Canadian “HFT-free” exchange prepares for 2015 launch
A new Canadian stock exchange aimed at retail and long-term investors is planning its debut next year, offering a service designed to curb high-frequency trading and support capital raising.
Aequitas Exchange plans to roll out in the first half of 2015. Led by Jos Schmitt, formerly of Alpha Exchange, it is backed by several banks, brokers and asset management firms, including Barclays, BCE, CI Investments, IGM Financial, ITG Canada, OMERS Capital Markets, PSP Public Markets and RBC Dominion Securities. Aequitas is essentially a platform targeted at retail and long-term investors, which it says have been neglected in recent years.
Aequitas has just completed a round of consultations with regulator the Ontario Securities Commission, in which it made some changes to its plans. Notably, high-frequency traders will be deterred from entering the market by a combination of trading fees and “speed bumps” designed to make their strategies uneconomic. The mechanism for identifying predatory HFTs has also been refined to catch more types of abuse, while market making will be placed under firm limits.

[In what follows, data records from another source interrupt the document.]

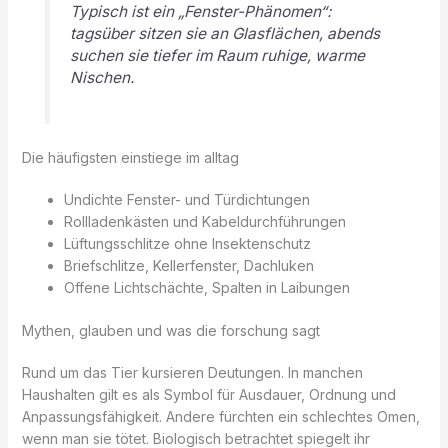
Typisch ist ein „Fenster-Phänomen“:
tagsüber sitzen sie an Glasflächen, abends
suchen sie tiefer im Raum ruhige, warme
Nischen.
Die häufigsten einstiege im alltag
Undichte Fenster- und Türdichtungen
Rollladenkästen und Kabeldurchführungen
Lüftungsschlitze ohne Insektenschutz
Briefschlitze, Kellerfenster, Dachluken
Offene Lichtschächte, Spalten in Laibungen
Mythen, glauben und was die forschung sagt
Rund um das Tier kursieren Deutungen. In manchen
Haushalten gilt es als Symbol für Ausdauer, Ordnung und
Anpassungsfähigkeit. Andere fürchten ein schlechtes Omen,
wenn man sie tötet. Biologisch betrachtet spiegelt ihr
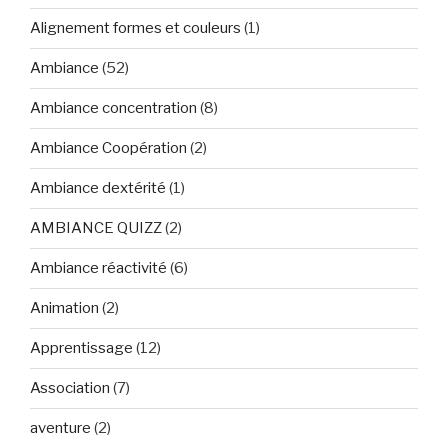
Alignement formes et couleurs
(1)
Ambiance
(52)
Ambiance concentration
(8)
Ambiance Coopération
(2)
Ambiance dextérité
(1)
AMBIANCE QUIZZ
(2)
Ambiance réactivité
(6)
Animation
(2)
Apprentissage
(12)
Association
(7)
aventure
(2)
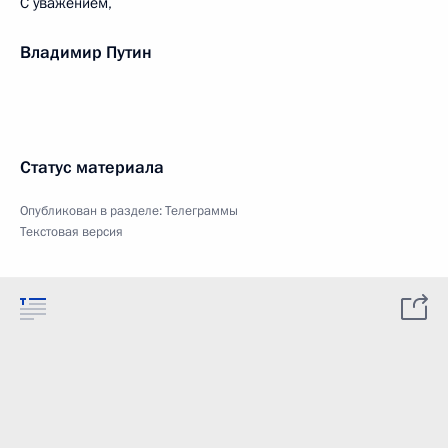
С уважением,
Владимир Путин
Статус материала
Опубликован в разделе:
Телеграммы
Текстовая версия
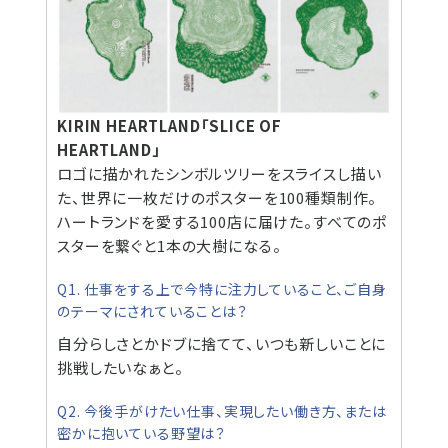
KIRIN HEARTLAND「SLICE OF
HEARTLAND」
ロゴに描かれたシンボルツリーをスライスし描い
た、世界に一枚だけのポスターを100種類制作。
ハートランドを愛する100店に届けた。すべてのポ
スターを繋ぐと1本の大樹になる。
Q1. 仕事をする上で今特に注力していること、ご自身
のテーマにされていることは？
自分らしさとかドブに捨てて、いつも新しいことに
挑戦したいなぁと。
Q2. 今後手がけたい仕事、実現したい働き方、または
密かに抱いている野望は？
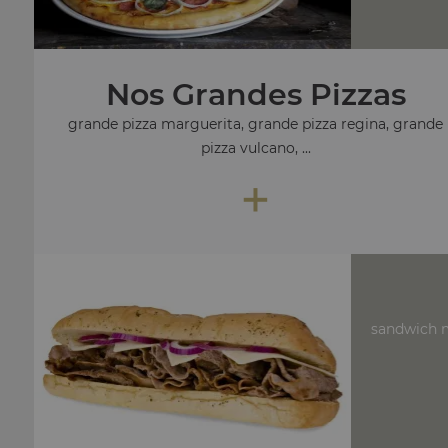
Nos Grandes Pizzas
grande pizza marguerita, grande pizza regina, grande
pizza vulcano, ...
+
sandwich m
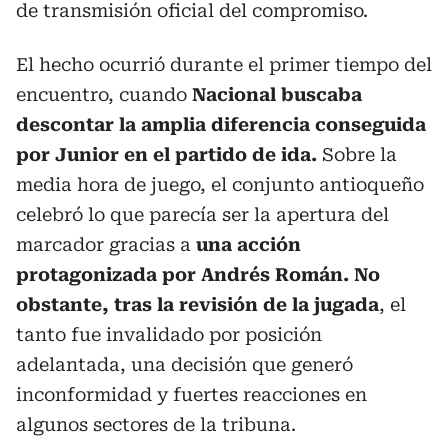
de transmisión oficial del compromiso.
El hecho ocurrió durante el primer tiempo del
encuentro, cuando
Nacional buscaba
descontar la amplia diferencia conseguida
por Junior en el partido de ida.
Sobre la
media hora de juego, el conjunto antioqueño
celebró lo que parecía ser la apertura del
marcador gracias a
una acción
protagonizada por Andrés Román. No
obstante, tras la revisión de la jugada
, el
tanto fue invalidado por posición
adelantada, una decisión que generó
inconformidad y fuertes reacciones en
algunos sectores de la tribuna.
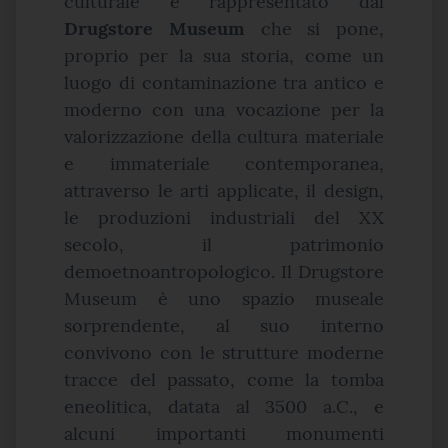
culturale è rappresentato dal
Drugstore Museum
che si pone,
proprio per la sua storia, come un
luogo di contaminazione tra antico e
moderno con una vocazione per la
valorizzazione della cultura materiale
e immateriale contemporanea,
attraverso le arti applicate, il design,
le produzioni industriali del XX
secolo, il patrimonio
demoetnoantropologico. Il Drugstore
Museum è uno spazio museale
sorprendente, al suo interno
convivono con le strutture moderne
tracce del passato, come la tomba
eneolitica, datata al 3500 a.C., e
alcuni importanti monumenti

“We appreciate the tremendous engagement we have received to-date by a wide variety of market participants and we heard their ask for meaningful competition and enhanced fairness loud and clear,” said Jos Schmitt, chief executive at Aequitas. “During this next phase we encourage everyone to continue to make their voice heard and influence the future of Canada’s equity markets. Our mandate will always ensure the needs of the investors and issuers are put first as we remain steadfast in our commitment to restore focus on the original purpose of an exchange – creating a fair market for all, enabling stronger companies, both small and big, and facilitating the growth of the Canadian economy.”
Schmitt is a well-known figure in Canada as a result of his role at former Canadian ATS Alpha Group, which he founded in November 2008. During the next few years, he became a vocal critic of the maker-taker pricing model used by exchanges to attract high-frequency traders at the expense of other market segments, and the perceived higher costs of rival the Toronto Stock Exchange. These efforts earned him a reputation as a “competition warrior” among his industry colleagues.
However, following the acquisition of both TMX and Alpha Group by the Maple Group, Schmitt left the company in October 2012. Since then, TMX announced that Alpha would be moved onto the TMX Quantum technology platform and serviced by TMX data centres, while its plans for a listings business were quietly shelved. The deal effectively left Chi-X Canada as the only independent trading platform in the country, while market participants fretted about the possibility of monopolistic behaviour by the new group, which also acquired Canada’s equities clearing house CDS.
Aequitas expects to file its final application as an exchange in the first half of this year, after which there will be a further round of comments before the exchange can launch.